IN describing Sunday’s Well, Cork, the use of a cheesy term is appropriate: this venerable old suburb is perched proudly over the city below.
Writer Maeve Saunders has described St Vincent’s church as being like a “small schloss spirited from the Rhineland.”
Sunday’s Well is a choice spot: inner city with ‘knobs on’, standing on a south-facing slope with the university on one side, and the city on the other.
Sunday’s Well is also a democratic enclave: properties run from a one-bedroomed bothán to rambling, Victorian villas, and, if Frinailla Developments have their way, a new sweep of million-euro houses will be built in the former gardens of the Good Shepherd convent.
Before the property market lost the run of itself, a young couple bought an almost derelict house on Sunday’s Well Avenue.
Number 31 was an old, three-storey house that has been converted into a warm, five-bedroomed home.
The house’s classic, contemporary design will appeal to the younger end of the market, but, at the guide price of €475,000, it is not a home for a first-time buyer.
Number 31 is on the market with Joanna Murphy, of Cobh.

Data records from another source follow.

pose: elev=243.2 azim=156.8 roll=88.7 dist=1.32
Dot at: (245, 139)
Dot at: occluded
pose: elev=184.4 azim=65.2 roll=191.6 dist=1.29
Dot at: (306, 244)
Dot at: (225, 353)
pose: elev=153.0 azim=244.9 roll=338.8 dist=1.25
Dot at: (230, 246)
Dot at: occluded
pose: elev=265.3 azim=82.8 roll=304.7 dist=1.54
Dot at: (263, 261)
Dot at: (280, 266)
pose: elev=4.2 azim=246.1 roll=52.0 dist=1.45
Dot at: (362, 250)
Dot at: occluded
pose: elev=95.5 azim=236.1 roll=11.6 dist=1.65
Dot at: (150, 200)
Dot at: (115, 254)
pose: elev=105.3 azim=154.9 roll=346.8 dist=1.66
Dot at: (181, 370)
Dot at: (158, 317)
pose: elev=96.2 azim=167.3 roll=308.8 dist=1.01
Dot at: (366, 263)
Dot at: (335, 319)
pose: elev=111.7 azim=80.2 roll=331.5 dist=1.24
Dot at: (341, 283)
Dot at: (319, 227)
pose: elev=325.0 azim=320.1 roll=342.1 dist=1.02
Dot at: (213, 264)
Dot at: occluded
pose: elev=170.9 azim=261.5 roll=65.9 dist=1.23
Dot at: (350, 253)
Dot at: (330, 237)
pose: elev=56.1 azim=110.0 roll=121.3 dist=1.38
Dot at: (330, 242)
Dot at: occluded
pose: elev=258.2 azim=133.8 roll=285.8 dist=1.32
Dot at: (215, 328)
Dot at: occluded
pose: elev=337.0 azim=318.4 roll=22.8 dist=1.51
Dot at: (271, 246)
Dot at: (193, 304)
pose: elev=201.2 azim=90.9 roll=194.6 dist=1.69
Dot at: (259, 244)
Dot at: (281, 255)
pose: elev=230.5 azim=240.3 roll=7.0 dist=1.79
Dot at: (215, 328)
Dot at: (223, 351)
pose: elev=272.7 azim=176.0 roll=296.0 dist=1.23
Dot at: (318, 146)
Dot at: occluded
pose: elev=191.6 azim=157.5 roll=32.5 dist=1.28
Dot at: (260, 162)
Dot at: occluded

It has original features blended with quirky additions, and a look that mixes dark woods with mellow yellows.
The ground floor has a dining area off the kitchen, with a magnificent old range, part of the original fittings. Behind is the galley kitchen, fitted in maple units and with quirky fittings that are anything but ‘run of the mill’. From here, there’s access to an outside yard.
The guest bathroom is beyond the staircase, on the ground floor, and has a black-and-cream look with stainless steel. A true original.
On the half landing there is a door to a perfectly placed, sunbathing deck. Also upstairs are two double bedrooms and a generous main bathroom. The second floor has three bedrooms, but one is used as a study/music room. Each room has a different style personality.
Number 31 is a ‘walk-in’, with plenty of space and a location that makes it perfect for busy, city people.